The task
Find out how many lines in the records have the string "Babia" in them, and state only that number.

Extracted information

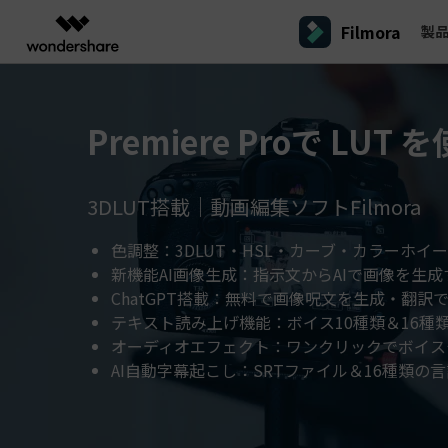
Filmora
製
製品
AIGCサービス
概要
ソリューシ
プラットフォーム
サポート
動画編集のコツ
Filmoraのユーザー層
動画編集＆変換
作図＆製図
PDF ソリ
法人向け
Premiere Proで LU
Filmora AI
動画編集ソフトと方法
インフルエンサー
A
Filmora
EdrawMax
PDFeleme
学生・教員向け
AIによる次世代編集
デスクトップ
Filmora - Windows動画編集ソフト
Filmoraバージョン情報
クリ
動画編集ソフト
ベクタードローソフト
3DLUT搭載｜動画編集ソフトFilmora
詳しく見る >>
代理店募集
A
最新の製品ニュースとアップデート情報
ビジネス動画編集関連知識
クリ
UniConverter
EdrawMind
NEW
Filmora - Mac動画編集ソフト
SMB
動画変換ソフト
マインドマップソフト
V
パートナープログ
色調整：3DLUT・HSL・カーブ・カラーホイ
DVD Memory
ラム
動画編集の高度スキル・テクニッ
新機能AI画像生成：指示文からAIで画像を生成
A
DVD作成ソフト
Filmora操作ガイド
Fi
モバイル
フリーランサー
Filmora - iOS動画編集アプリ
ChatGPT搭載：無料で画像呪文を生成・翻訳
DemoCreator
Filmoraのステップバイステップガイドを学ぶ
サポ
動画再生ソフトと方法
A
テキスト読み上げ機能：ボイス10種類＆16種
Filmora - Android動画編集アプリ
画面録画ソフト
オーディオエフェクト：ワンクリックでボイス
マーケター
Media.io
Filmora - iPad版
AI自動字幕起こし：SRTファイル＆16種類の
音声編集の基本知識
AI動画・画像・音楽ジェネレーター
クリエイター収益化
友達
プログラム
SelfyzAI
招待
AI動画・画像編集アプリ
動画編集アプリまとめ
創造力を収益に変えましょう！
オンライン
Filmora - オンライン動画編集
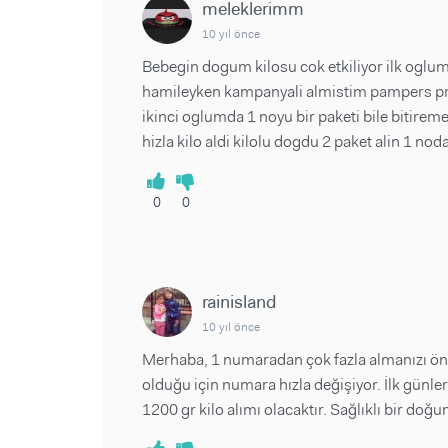
meleklerimm
10 yıl önce
Bebegin dogum kilosu cok etkiliyor ilk oglum
hamileyken kampanyali almistim pampers pri
ikinci oglumda 1 noyu bir paketi bile bitire
hizla kilo aldi kilolu dogdu 2 paket alin 1 nod
0
0
rainisland
10 yıl önce
Merhaba, 1 numaradan çok fazla almanızı ön
olduğu için numara hızla değişiyor. İlk günle
1200 gr kilo alımı olacaktır. Sağlıklı bir doğu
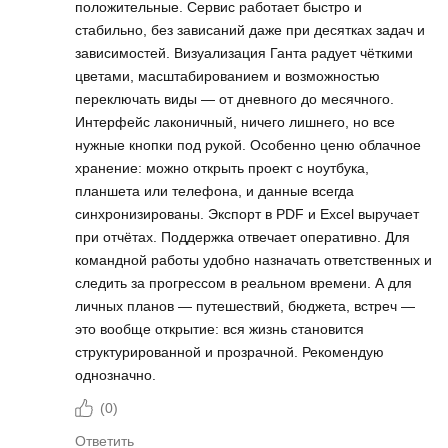
положительные. Сервис работает быстро и
стабильно, без зависаний даже при десятках задач и
зависимостей. Визуализация Ганта радует чёткими
цветами, масштабированием и возможностью
переключать виды — от дневного до месячного.
Интерфейс лаконичный, ничего лишнего, но все
нужные кнопки под рукой. Особенно ценю облачное
хранение: можно открыть проект с ноутбука,
планшета или телефона, и данные всегда
синхронизированы. Экспорт в PDF и Excel выручает
при отчётах. Поддержка отвечает оперативно. Для
командной работы удобно назначать ответственных и
следить за прогрессом в реальном времени. А для
личных планов — путешествий, бюджета, встреч —
это вообще открытие: вся жизнь становится
структурированной и прозрачной. Рекомендую
однозначно.
(
0
)
Ответить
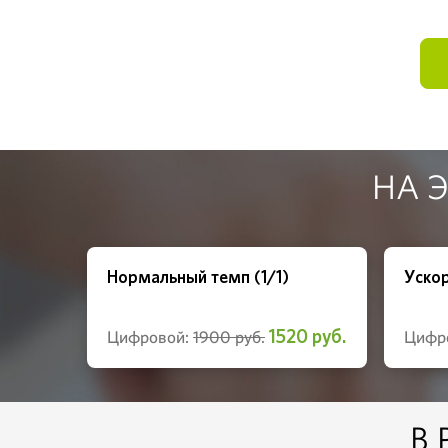
НА 
Нормальный темп (1/1)
Ускор
1520 руб.
Цифровой:
1900 руб.
Цифр
В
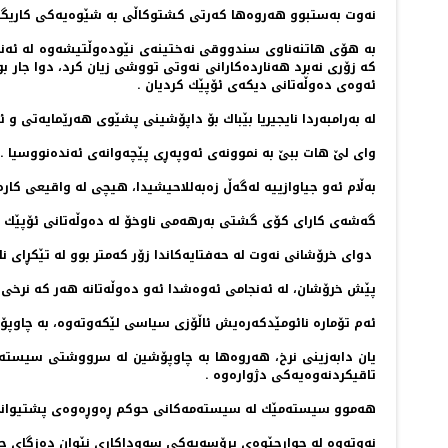
نه‌وت به‌ستبوو هه‌روه‌ها كه‌رتی كشتوكاڵی به‌ شێوه‌یه‌كی كاریگه‌ر
كه‌ زۆری نه‌برد هه‌نارده‌كارانی نه‌وتی تووشی زیان كرد، دوا جار
ئه‌وه‌ی ده‌وڵه‌تانی دیكه‌ی ئۆپێك كردیان .
له‌ به‌رامبه‌ردا نایجیریا بێباك بۆ داپۆشینی پشێوی هه‌رێمایه‌تی و 
وای لێ هات ببێ به‌ نموونه‌ی ئه‌وپه‌ڕی پێچه‌وانه‌ی ئه‌نده‌نووسیا .
به‌ڵام ئه‌و جیاوازییه‌ له‌گه‌ڵ زه‌به‌للاحیشیدا، هیچی له‌ واقیعی كاره
گه‌شه‌ی كارای كۆی گشتی به‌رهه‌می ناوخۆ له‌ ده‌وڵه‌تانی ئۆپێك 
‌ دوای خرۆشانی نه‌وت له‌ حه‌فتایه‌كاندا زۆر كه‌متر بوو له‌ تێكڕای نا
پێش خرۆشان، له‌ ئه‌نجامی ئه‌وه‌شدا ئه‌و ده‌وڵه‌تانه ‌هه‌ر كه‌ نرخی 
ئه‌م تۆماره‌ نائومێدكه‌ره‌یش ئاڵۆزی سیاسی لێكه‌وته‌وه‌، به‌ چاوپۆشی
یان دابه‌زینی نرخ، هه‌روه‌ها به‌ چاوپۆشین له‌ سرووشتی سیسته‌م
تاقیكردنه‌وه‌یه‌كی دژواره‌وه‌ .
هه‌موو سیسته‌مێك له‌ سیسته‌مه‌كانی حوكم ڕه‌وڕه‌وه‌ی پشتیوان
نه‌وته‌وه‌ له‌ چوارچێوه‌ی پرۆسه‌یه‌كی سه‌وداكاری نێوان ده‌زگای ج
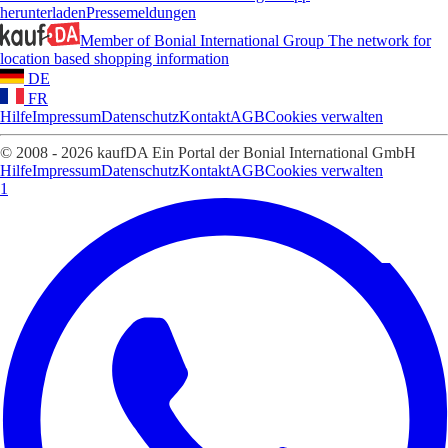
herunterladen
Pressemeldungen
Member of Bonial International Group
The network for
location based shopping information
DE
FR
Hilfe
Impressum
Datenschutz
Kontakt
AGB
Cookies verwalten
© 2008 - 2026 kaufDA Ein Portal der Bonial International GmbH
Hilfe
Impressum
Datenschutz
Kontakt
AGB
Cookies verwalten
1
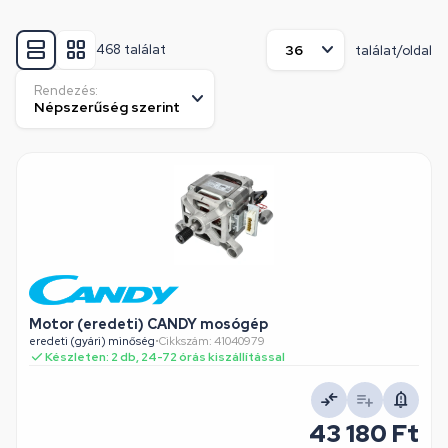
468 találat
találat/oldal
Rendezés:
Motor (eredeti) CANDY mosógép
eredeti (gyári) minőség
•
Cikkszám: 41040979
Készleten: 2 db, 24-72 órás kiszállítással
43 180 Ft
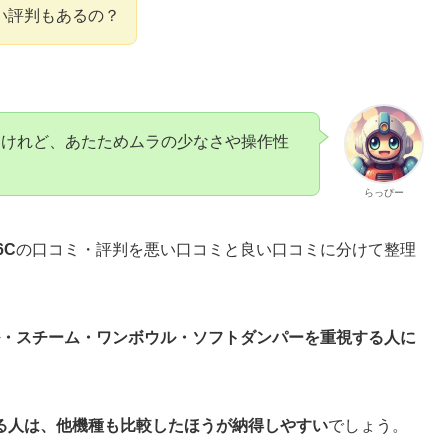
悪い評判もあるの？
るけれど、あたためムラの少なさや操作性
らっぴー
6C
の口コミ・評判を悪い口コミと良い口コミに分けて整理
ネル・スチーム・ワンボウル・ソフトダンパーを重視する人に
る人は、他機種も比較したほうが納得しやすい
でしょう。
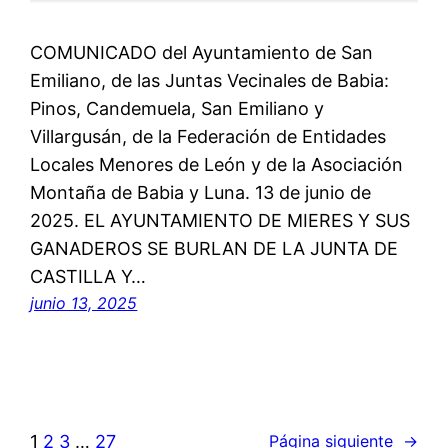
COMUNICADO del Ayuntamiento de San
Emiliano, de las Juntas Vecinales de Babia:
Pinos, Candemuela, San Emiliano y
Villargusán, de la Federación de Entidades
Locales Menores de León y de la Asociación
Montaña de Babia y Luna. 13 de junio de
2025. EL AYUNTAMIENTO DE MIERES Y SUS
GANADEROS SE BURLAN DE LA JUNTA DE
CASTILLA Y…
junio 13, 2025
1
2
3
…
27
Página siguiente
→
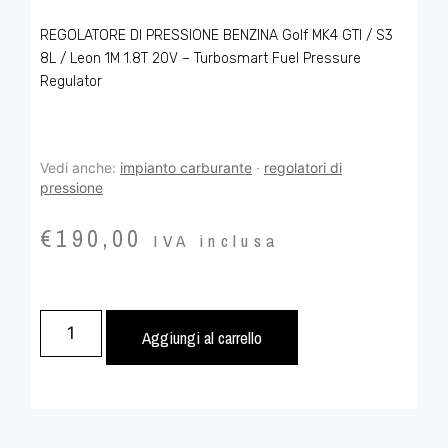
REGOLATORE DI PRESSIONE BENZINA Golf MK4 GTI / S3
8L / Leon 1M 1.8T 20V – Turbosmart Fuel Pressure
Regulator
Vedi anche:
impianto carburante
·
regolatori di
pressione
€
190,00
IVA inclusa
Aggiungi al carrello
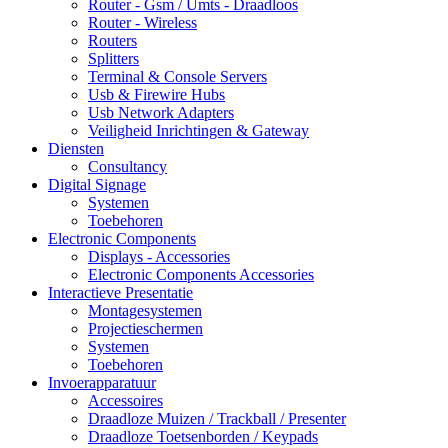
Router - Gsm / Umts - Draadloos
Router - Wireless
Routers
Splitters
Terminal & Console Servers
Usb & Firewire Hubs
Usb Network Adapters
Veiligheid Inrichtingen & Gateway
Diensten
Consultancy
Digital Signage
Systemen
Toebehoren
Electronic Components
Displays - Accessories
Electronic Components Accessories
Interactieve Presentatie
Montagesystemen
Projectieschermen
Systemen
Toebehoren
Invoerapparatuur
Accessoires
Draadloze Muizen / Trackball / Presenter
Draadloze Toetsenborden / Keypads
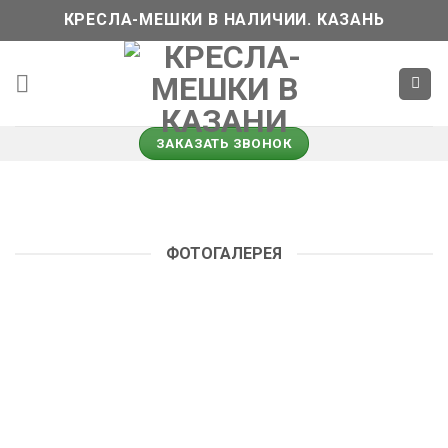
Skip
КРЕСЛА-МЕШКИ В НАЛИЧИИ. КАЗАНЬ
to
content
ЗАКАЗАТЬ ЗВОНОК
ФОТОГАЛЕРЕЯ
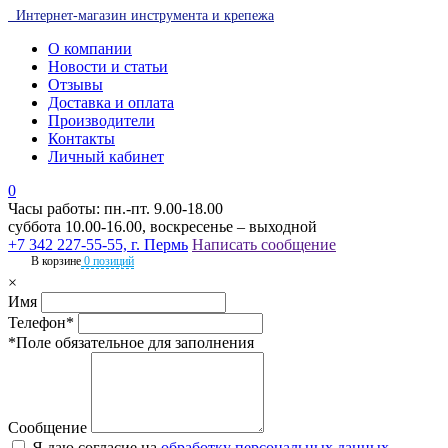
Интернет-магазин инструмента и крепежа
О компании
Новости и статьи
Отзывы
Доставка и оплата
Производители
Контакты
Личный кабинет
0
Часы работы: пн.-пт. 9.00-18.00
суббота 10.00-16.00, воскресенье – выходной
+7 342 227-55-55, г. Пермь
Написать сообщение
В корзине
0 позиций
×
Имя
Телефон*
*Поле обязательное для заполнения
Сообщение
Я даю согласие на
обработку персональных данных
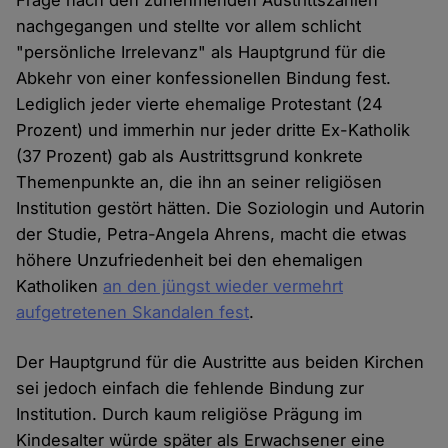
Frage nach den zunehmenden Austrittszahlen
nachgegangen und stellte vor allem schlicht
"persönliche Irrelevanz" als Hauptgrund für die
Abkehr von einer konfessionellen Bindung fest.
Lediglich jeder vierte ehemalige Protestant (24
Prozent) und immerhin nur jeder dritte Ex-Katholik
(37 Prozent) gab als Austrittsgrund konkrete
Themenpunkte an, die ihn an seiner religiösen
Institution gestört hätten. Die Soziologin und Autorin
der Studie, Petra-Angela Ahrens, macht die etwas
höhere Unzufriedenheit bei den ehemaligen
Katholiken
an den jüngst wieder vermehrt
aufgetretenen Skandalen fest
.
Der Hauptgrund für die Austritte aus beiden Kirchen
sei jedoch einfach die fehlende Bindung zur
Institution. Durch kaum religiöse Prägung im
Kindesalter würde später als Erwachsener eine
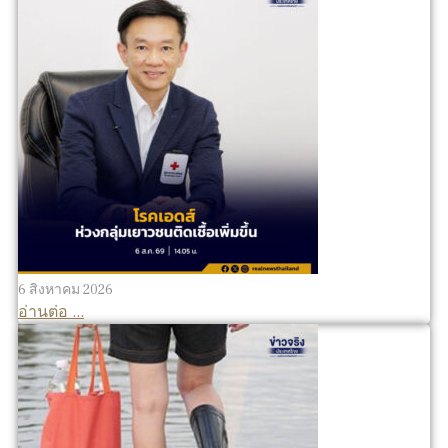
6 สิงหาคม 2026
อ่านต่อ ...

Solution for this problem
2